[REQUIREMENTS]: Can you rewrite the lines from the one with "Rendered at 1241 by 1754 pixels." to the one with "List each element's", swapping "type" for "category" and leaving everything else unchanged?

[ENTRIES SHOWN]:
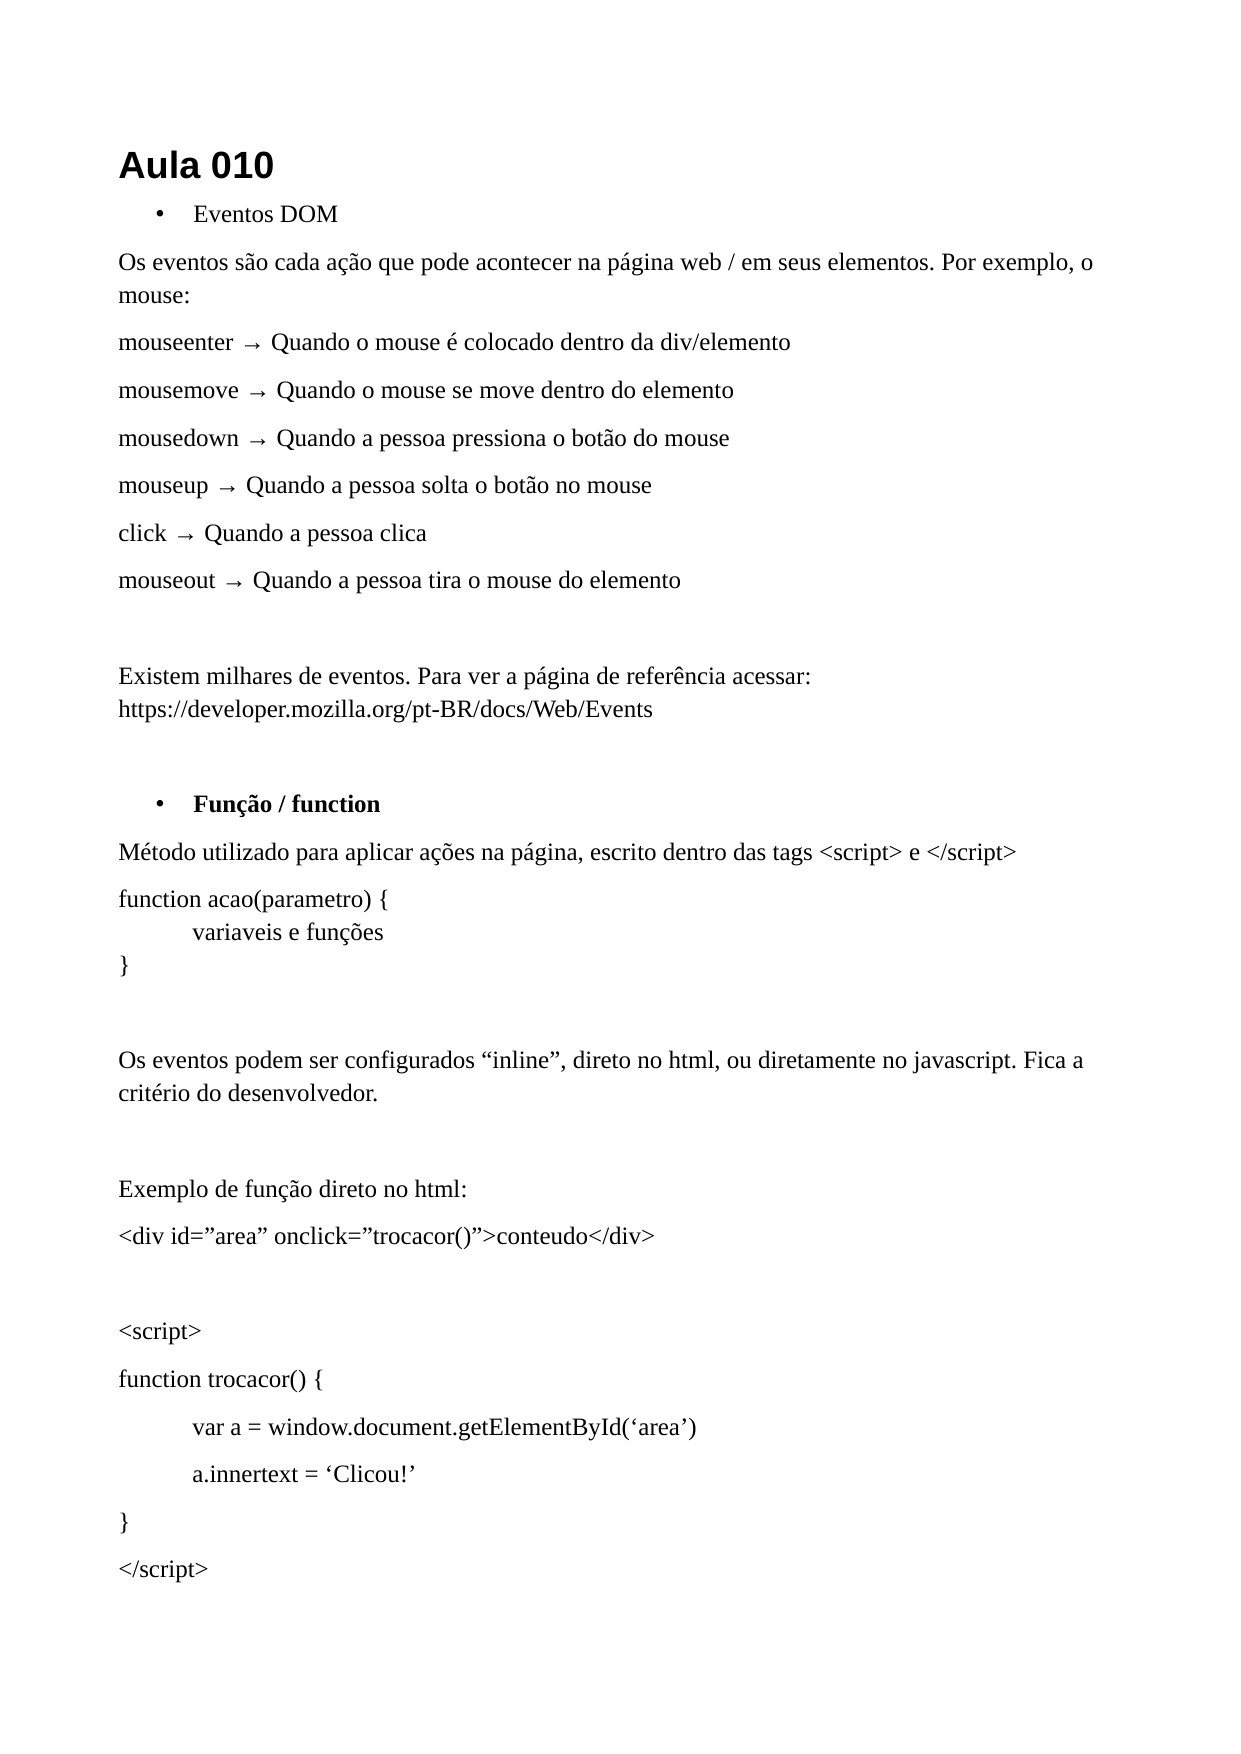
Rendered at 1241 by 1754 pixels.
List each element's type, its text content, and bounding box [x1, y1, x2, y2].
--
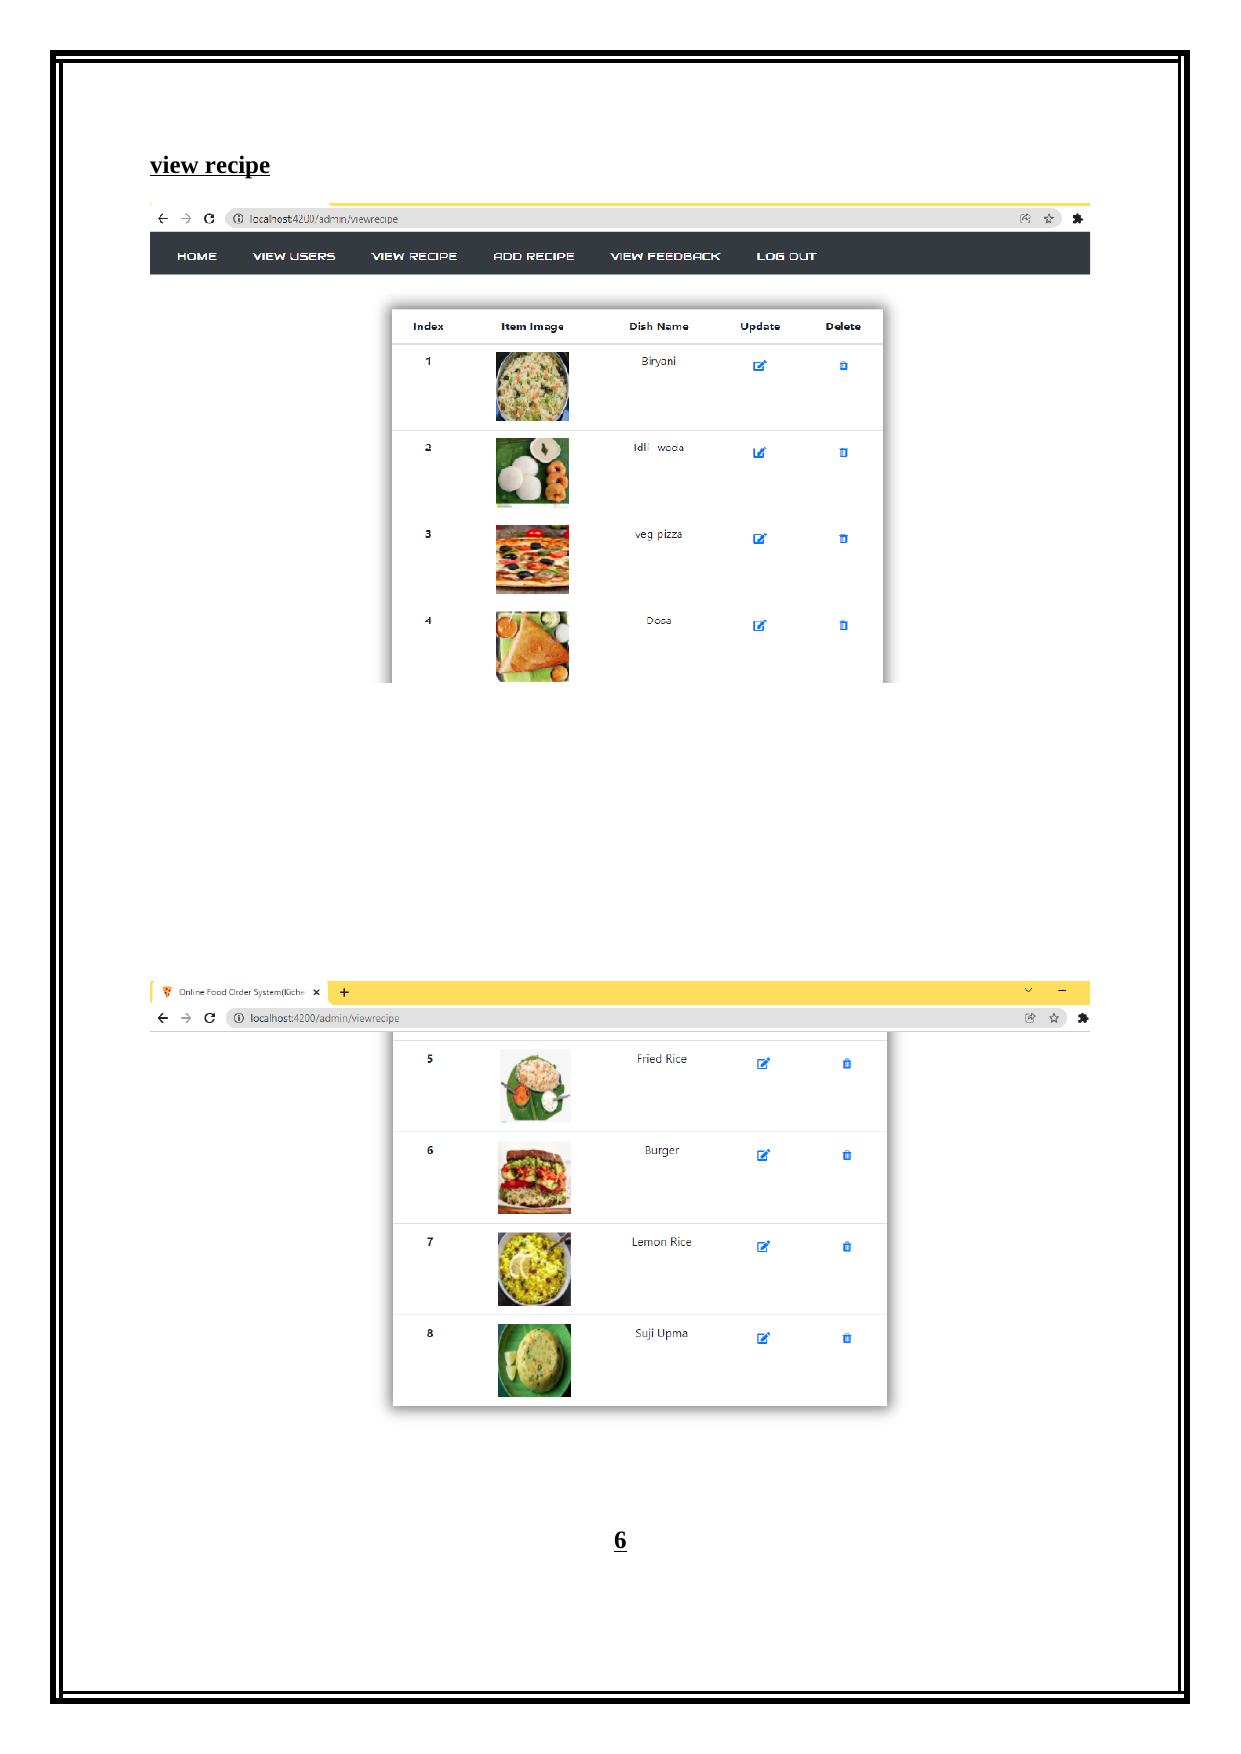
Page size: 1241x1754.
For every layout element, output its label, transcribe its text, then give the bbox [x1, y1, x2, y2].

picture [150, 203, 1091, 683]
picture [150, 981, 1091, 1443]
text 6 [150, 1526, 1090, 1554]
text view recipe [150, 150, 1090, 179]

[SOLUTION]:
Rendered at 1241 by 1754 pixels.
List each element's category, its text content, and bounding box [x1, y1, x2, y2].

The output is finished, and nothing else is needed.